*What you need to do*.
Among the lines below, count those with "YSize". Give the total alone.
Start of Records
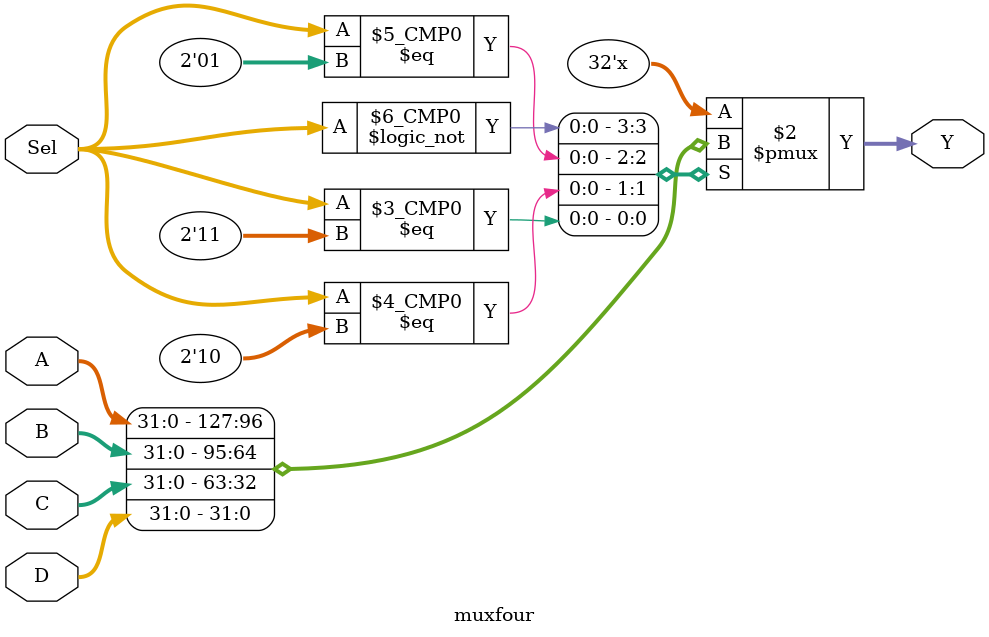
<source format=sv>

module muxfour #(parameter n = 32)(
    input        [  1:0] Sel,
    input        [n-1:0] A  ,
                         B  ,
                         C  ,
                         D  ,
    output logic [n-1:0] Y
);

always_comb
    case(Sel)
        0: Y = A;
        1: Y = B;
        2: Y = C;
        3: Y = D;
    endcase

endmodule

</source>
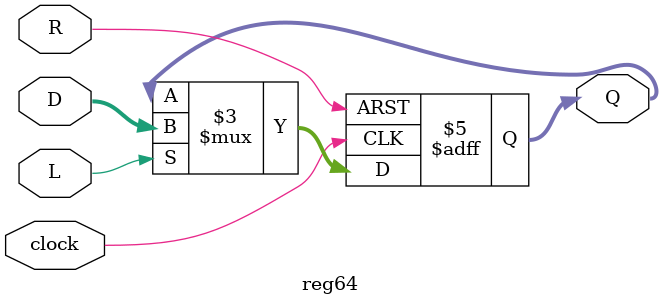
<source format=v>

module reg64(Q, D, L, R, clock);

output reg [63:0]Q; // registered output

input [63:0]D; // data input

input L; // load enable

input R; // positive logic asynchronous reset

input clock;

always @(posedge clock or posedge R) begin

if(R)

Q <= 0;

else if(L)

Q <= D;

else

Q <= Q;

end

endmodule
</source>
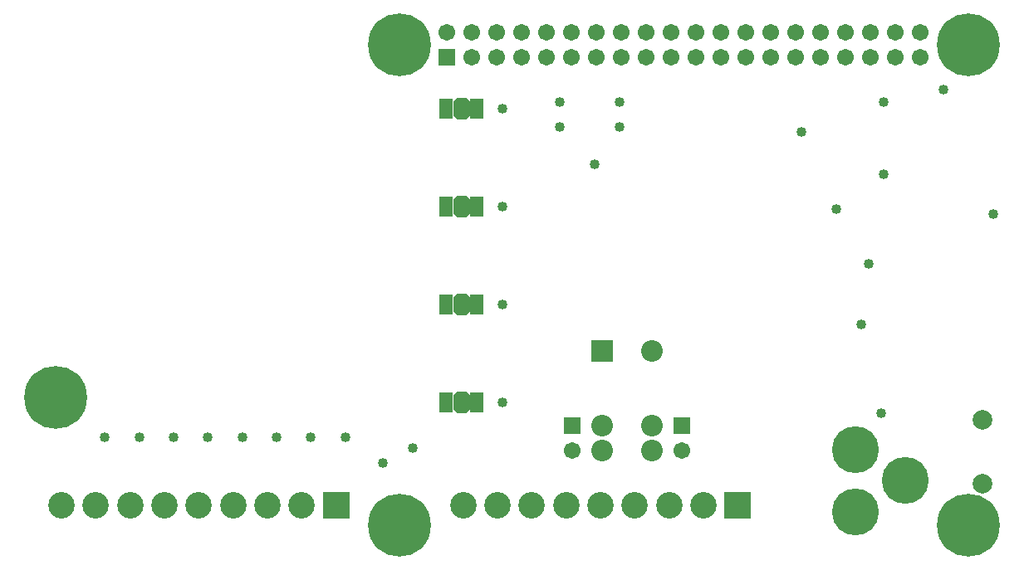
<source format=gbs>
%FSTAX24Y24*%
%MOIN*%
G70*
G01*
G75*
G04 Layer_Color=8388736*
%ADD10R,0.0315X0.0374*%
%ADD11R,0.0374X0.0315*%
%ADD12R,0.0472X0.0256*%
G04:AMPARAMS|DCode=13|XSize=21.7mil|YSize=47.2mil|CornerRadius=0mil|HoleSize=0mil|Usage=FLASHONLY|Rotation=270.000|XOffset=0mil|YOffset=0mil|HoleType=Round|Shape=Octagon|*
%AMOCTAGOND13*
4,1,8,0.0236,0.0054,0.0236,-0.0054,0.0182,-0.0108,-0.0182,-0.0108,-0.0236,-0.0054,-0.0236,0.0054,-0.0182,0.0108,0.0182,0.0108,0.0236,0.0054,0.0*
%
%ADD13OCTAGOND13*%

%ADD14R,0.0472X0.0217*%
%ADD15R,0.0512X0.1063*%
%ADD16O,0.0236X0.0866*%
%ADD17R,0.0236X0.0866*%
%ADD18R,0.0630X0.0630*%
%ADD19R,0.1299X0.1004*%
%ADD20R,0.0374X0.1004*%
%ADD21C,0.0100*%
%ADD22C,0.0200*%
%ADD23C,0.0150*%
%ADD24C,0.0039*%
%ADD25R,0.0787X0.0787*%
%ADD26C,0.0787*%
%ADD27C,0.0591*%
%ADD28R,0.0591X0.0591*%
%ADD29C,0.0709*%
%ADD30R,0.0591X0.0591*%
%ADD31C,0.1800*%
%ADD32C,0.0984*%
%ADD33R,0.0984X0.0984*%
G04:AMPARAMS|DCode=34|XSize=78.7mil|YSize=60mil|CornerRadius=0mil|HoleSize=0mil|Usage=FLASHONLY|Rotation=270.000|XOffset=0mil|YOffset=0mil|HoleType=Round|Shape=Octagon|*
%AMOCTAGOND34*
4,1,8,-0.0150,-0.0394,0.0150,-0.0394,0.0300,-0.0244,0.0300,0.0244,0.0150,0.0394,-0.0150,0.0394,-0.0300,0.0244,-0.0300,-0.0244,-0.0150,-0.0394,0.0*
%
%ADD34OCTAGOND34*%

%ADD35C,0.2441*%
%ADD36C,0.0320*%
%ADD37R,0.0472X0.0728*%
%ADD38C,0.0300*%
%ADD39R,0.0395X0.0454*%
%ADD40R,0.0454X0.0395*%
%ADD41R,0.0552X0.0336*%
G04:AMPARAMS|DCode=42|XSize=25.6mil|YSize=51.2mil|CornerRadius=0mil|HoleSize=0mil|Usage=FLASHONLY|Rotation=270.000|XOffset=0mil|YOffset=0mil|HoleType=Round|Shape=Octagon|*
%AMOCTAGOND42*
4,1,8,0.0256,0.0064,0.0256,-0.0064,0.0192,-0.0128,-0.0192,-0.0128,-0.0256,-0.0064,-0.0256,0.0064,-0.0192,0.0128,0.0192,0.0128,0.0256,0.0064,0.0*
%
%ADD42OCTAGOND42*%

%ADD43R,0.0512X0.0256*%
%ADD44R,0.0592X0.1143*%
%ADD45O,0.0316X0.0946*%
%ADD46R,0.0316X0.0946*%
%ADD47R,0.0710X0.0710*%
%ADD48R,0.1379X0.1084*%
%ADD49R,0.0454X0.1084*%
%ADD50R,0.0867X0.0867*%
%ADD51C,0.0867*%
%ADD52C,0.0671*%
%ADD53R,0.0671X0.0671*%
%ADD54C,0.0789*%
%ADD55R,0.0671X0.0671*%
%ADD56C,0.1880*%
%ADD57C,0.1064*%
%ADD58R,0.1064X0.1064*%
G04:AMPARAMS|DCode=59|XSize=86.7mil|YSize=68mil|CornerRadius=0mil|HoleSize=0mil|Usage=FLASHONLY|Rotation=270.000|XOffset=0mil|YOffset=0mil|HoleType=Round|Shape=Octagon|*
%AMOCTAGOND59*
4,1,8,-0.0170,-0.0434,0.0170,-0.0434,0.0340,-0.0264,0.0340,0.0264,0.0170,0.0434,-0.0170,0.0434,-0.0340,0.0264,-0.0340,-0.0264,-0.0170,-0.0434,0.0*
%
%ADD59OCTAGOND59*%

%ADD60C,0.2521*%
%ADD61C,0.0400*%
%ADD62R,0.0552X0.0808*%
D50*
X084013Y074778D02*
D03*
D51*
Y071778D02*
D03*
Y070778D02*
D03*
X086013Y074778D02*
D03*
Y071778D02*
D03*
Y070778D02*
D03*
D52*
X082813D02*
D03*
X087213D02*
D03*
X077795Y087569D02*
D03*
X078795Y086569D02*
D03*
Y087569D02*
D03*
X079795Y086569D02*
D03*
Y087569D02*
D03*
X080795Y086569D02*
D03*
Y087569D02*
D03*
X081795Y086569D02*
D03*
Y087569D02*
D03*
X082795Y086569D02*
D03*
Y087569D02*
D03*
X083795Y086569D02*
D03*
Y087569D02*
D03*
X084795Y086569D02*
D03*
Y087569D02*
D03*
X085795Y086569D02*
D03*
Y087569D02*
D03*
X086795Y086569D02*
D03*
Y087569D02*
D03*
X087795Y086569D02*
D03*
Y087569D02*
D03*
X088795Y086569D02*
D03*
Y087569D02*
D03*
X089795Y086569D02*
D03*
Y087569D02*
D03*
X090795Y086569D02*
D03*
Y087569D02*
D03*
X091795Y086569D02*
D03*
Y087569D02*
D03*
X092795Y086569D02*
D03*
Y087569D02*
D03*
X093795Y086569D02*
D03*
Y087569D02*
D03*
X094795Y086569D02*
D03*
Y087569D02*
D03*
X095795Y086569D02*
D03*
Y087569D02*
D03*
X096795Y086569D02*
D03*
Y087569D02*
D03*
D53*
X082813Y071778D02*
D03*
X087213D02*
D03*
D54*
X099303Y069451D02*
D03*
Y07201D02*
D03*
D55*
X077795Y086569D02*
D03*
D56*
X096195Y069569D02*
D03*
X094195Y068319D02*
D03*
Y070819D02*
D03*
D57*
X078447Y068565D02*
D03*
X083959D02*
D03*
X079825D02*
D03*
X086715D02*
D03*
X081203D02*
D03*
X082581D02*
D03*
X085337D02*
D03*
X088093D02*
D03*
X062325Y068565D02*
D03*
X067837D02*
D03*
X063703D02*
D03*
X070593D02*
D03*
X065081D02*
D03*
X066459D02*
D03*
X069215D02*
D03*
X07197D02*
D03*
D58*
X08947Y068565D02*
D03*
X073348Y068565D02*
D03*
D59*
X078378Y08451D02*
D03*
Y080573D02*
D03*
X078378Y076636D02*
D03*
X078378Y072699D02*
D03*
D60*
X098713Y087069D02*
D03*
X075878Y067778D02*
D03*
X098713D02*
D03*
X075878Y087069D02*
D03*
X062098Y072896D02*
D03*
D61*
X068201Y071321D02*
D03*
X069579D02*
D03*
X070957D02*
D03*
X072335D02*
D03*
X073713D02*
D03*
X080012Y072699D02*
D03*
Y076636D02*
D03*
Y080573D02*
D03*
Y08451D02*
D03*
X066823Y071321D02*
D03*
X065445D02*
D03*
X064067D02*
D03*
X093413Y080478D02*
D03*
X097713Y085278D02*
D03*
X092013Y083578D02*
D03*
X082313Y083778D02*
D03*
Y084778D02*
D03*
X076413Y070878D02*
D03*
X094413Y075847D02*
D03*
X075213Y070278D02*
D03*
X084713Y083778D02*
D03*
Y084778D02*
D03*
X095313Y081878D02*
D03*
Y084778D02*
D03*
X094713Y078278D02*
D03*
X099713Y080278D02*
D03*
X083713Y082278D02*
D03*
X095213Y072278D02*
D03*
D62*
X079008Y08451D02*
D03*
X077748D02*
D03*
X079008Y080573D02*
D03*
X077748D02*
D03*
X079008Y076636D02*
D03*
X077748D02*
D03*
X079008Y072699D02*
D03*
X077748D02*
D03*
M02*

</source>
End of Records
*Output below*.
4